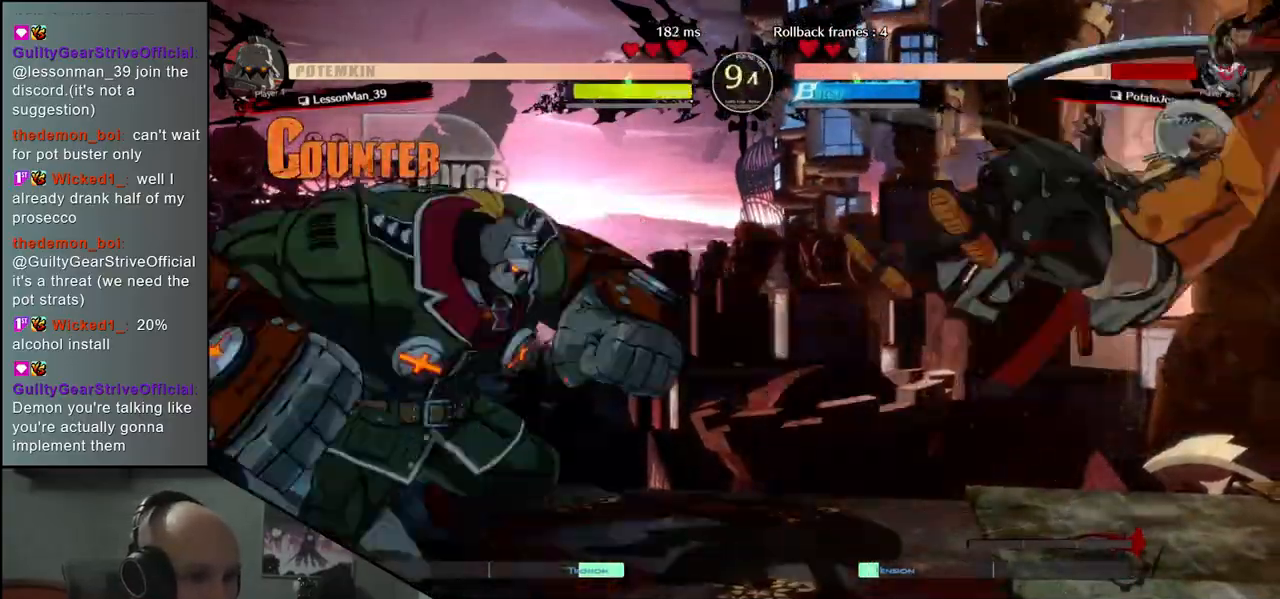
{"dt_ms": 500, "buttons": [], "left_stick": "right", "events": []}
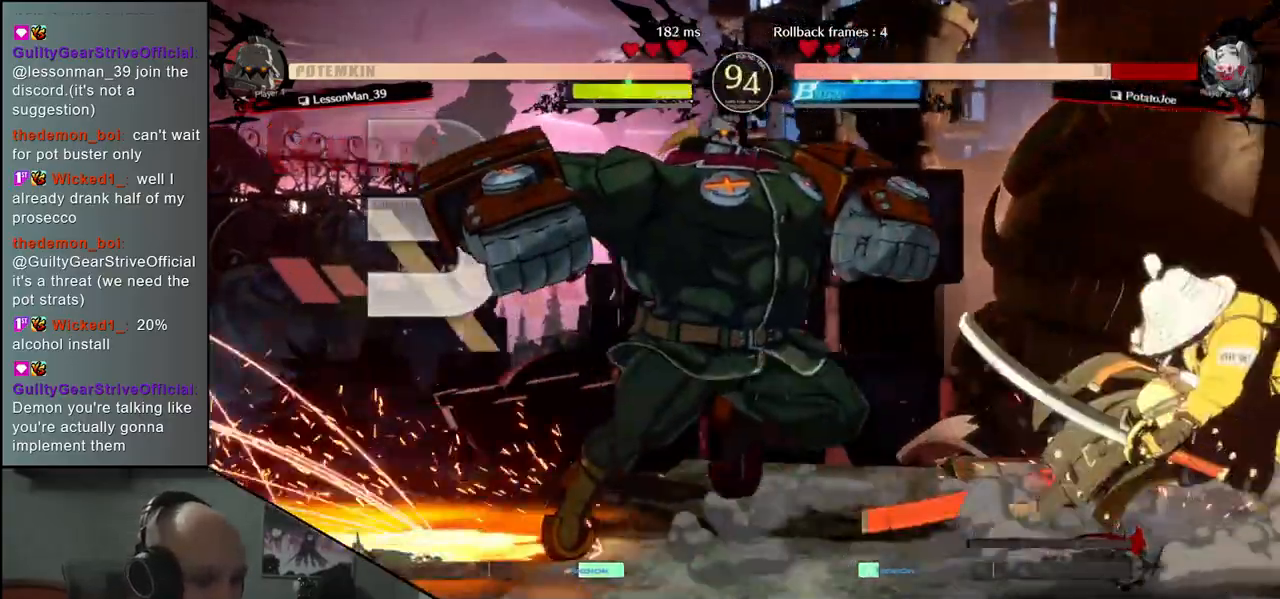
{"dt_ms": 500, "buttons": [], "left_stick": "down-right", "events": [[333, "left_stick", "down-right"]]}
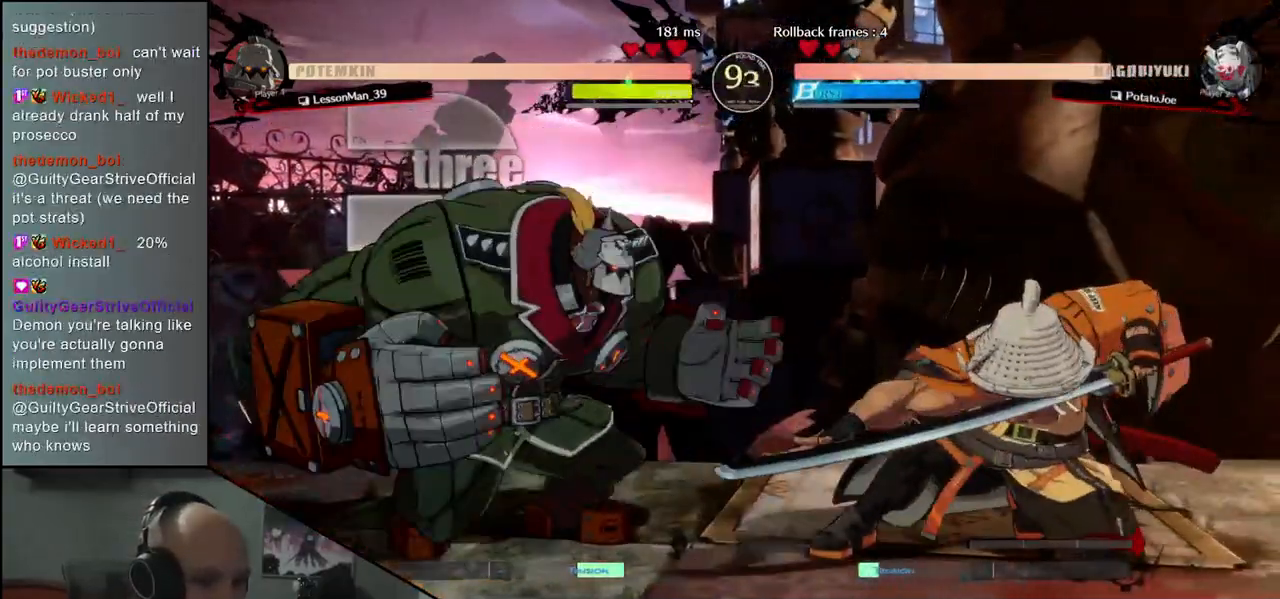
{"dt_ms": 500, "buttons": [], "left_stick": "right", "events": [[83, "R2", "down"], [350, "R2", "up"], [417, "left_stick", "right"]]}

§ Problem description
Reproduce the lines above letter for letter. The pictures stay behind.

§ Answer to the exercise
{"dt_ms": 500, "buttons": [], "left_stick": "right", "events": []}
{"dt_ms": 500, "buttons": [], "left_stick": "down-right", "events": [[333, "left_stick", "down-right"]]}
{"dt_ms": 500, "buttons": [], "left_stick": "right", "events": [[83, "R2", "down"], [350, "R2", "up"], [417, "left_stick", "right"]]}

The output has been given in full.